Following in a series on a return to home cooking, O'Neill went on to praise meatloaf, mac 'n' cheese, pot roast, Salisbury steak, butterscotch pudding and much more.  A new restaurant in the Mission, Dot's Kitchen, featured these and other familiar items from the Fifties and became the retro hit of the year.  The decor was Formica counters, steel-and-plastic chairs, plastic tablecloths, friendly service and no fanciful preambles about provenance or animal history.  

No 'My name is Bruce and I'll be your waiter tonight', no miniscule detail about garnishes, coulis, or chef's inspiration.  Just plain meals on plain plates in a homey atmosphere. 'Finally', wrote San Francisco Chronicle food critic, Abel Nikken, 'a restaurant we can all enjoy'. 

Foodies sniffed at the very idea.  They had left the soggy, floury, bready, unappetizing meals of the Fifties far behind, or so they thought; and were surprised at a) how successful Dot's kitchen and its spawn had become; and b) how the patronage of Le Hibou and its ilk dwindled to almost nothing. 

'Fickle', said one Sausalito foodie who had recently redone her kitchen with a six-burner Viking stove, a walk-in refrigerator, two spacious food islands, track lighting, two bakery-quality ovens, a sous vide cooker, and a Japanese fermenter and spent thousands in the process. 'Food connoisseurs will be back' but the return never happened.  Le Hibou went out of business, Rene Phillipe went to upstate New York  to work at his American family's lumber company, and Dot of Dot's kitchen turned her small SF enterprise into a national chain.  

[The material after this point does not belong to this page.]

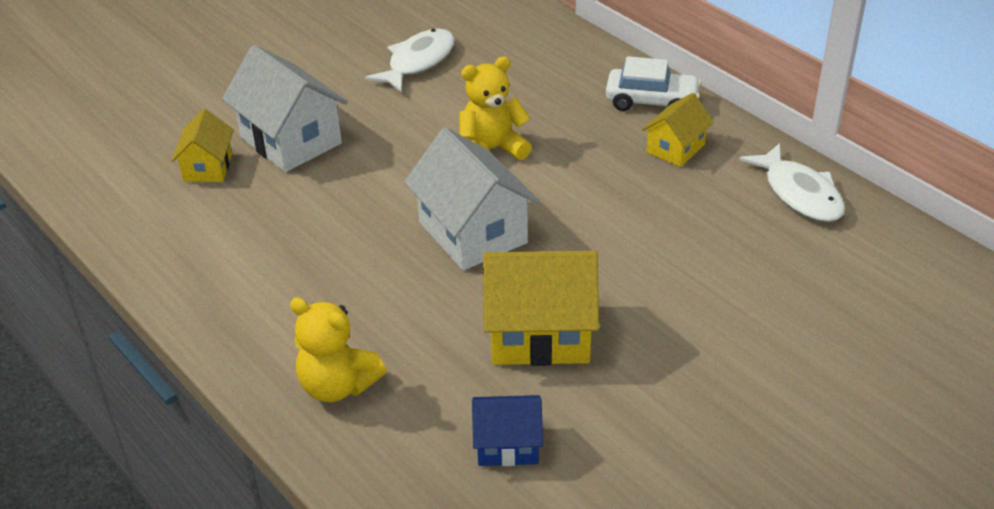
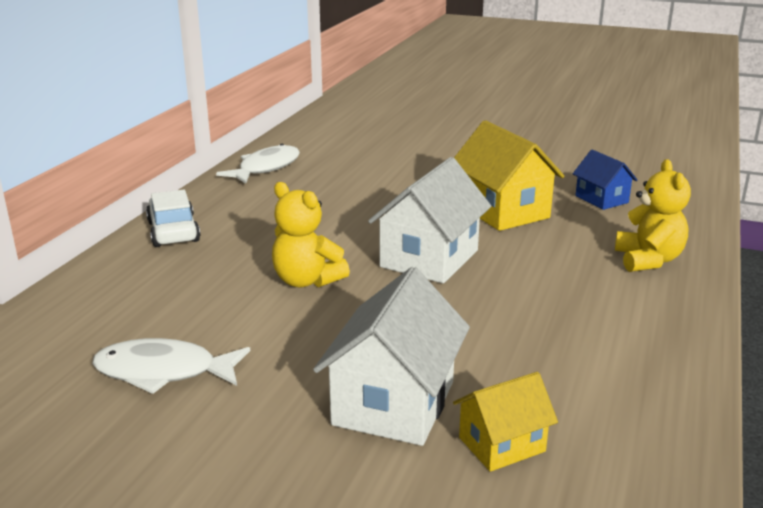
camera: 120 degrees left, 15 degrees down
(675, 148) = (241, 211): yellow house -> none

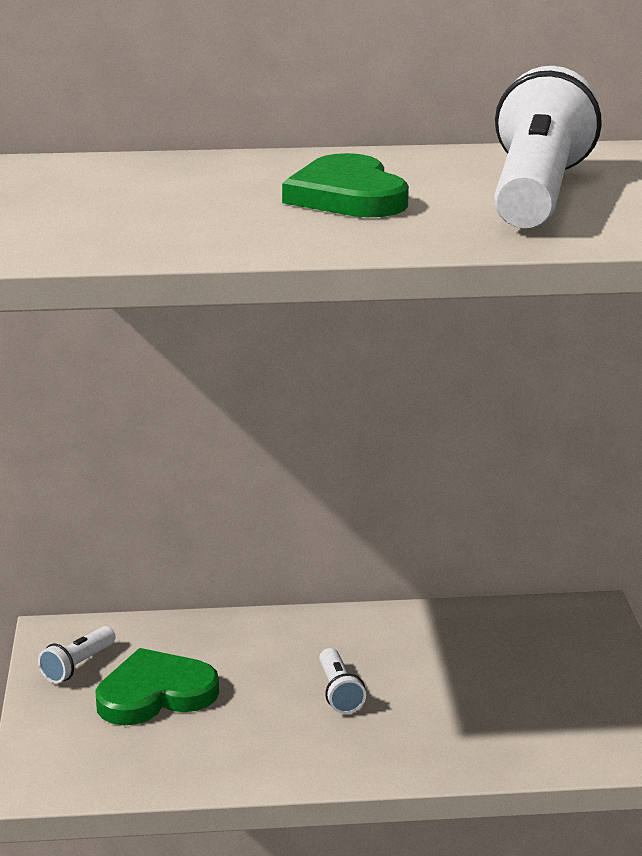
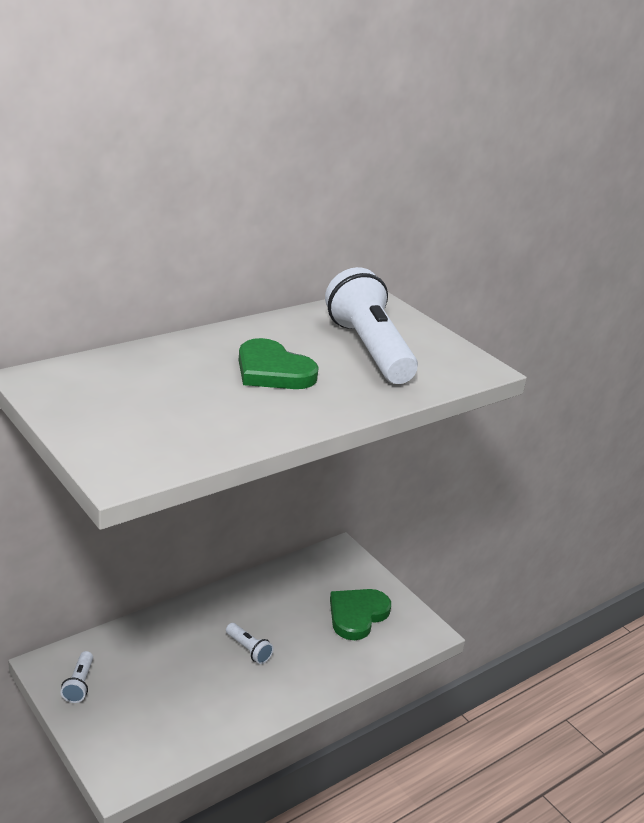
camera: 35 degrees left, 5 degrees up
(155, 694) = (143, 688): green heart -> green heart (357, 615)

What goes around comes around, goes the old saw; and after years of exploring the outer reaches of the food culture, Mom's pot roast and apple pie were back.  It was about time, but also predictable. Classic Renaissance cuisine turned Baroque and then in a final paroxysm became Rococo.  After that overdone, excessive, self-indulgent period, food returned to normalcy, or at least some semblance of it. 

American cuisine followed the same trajectory and although Rene Philippe did not know it, he was the last of the Rococo restaurateurs.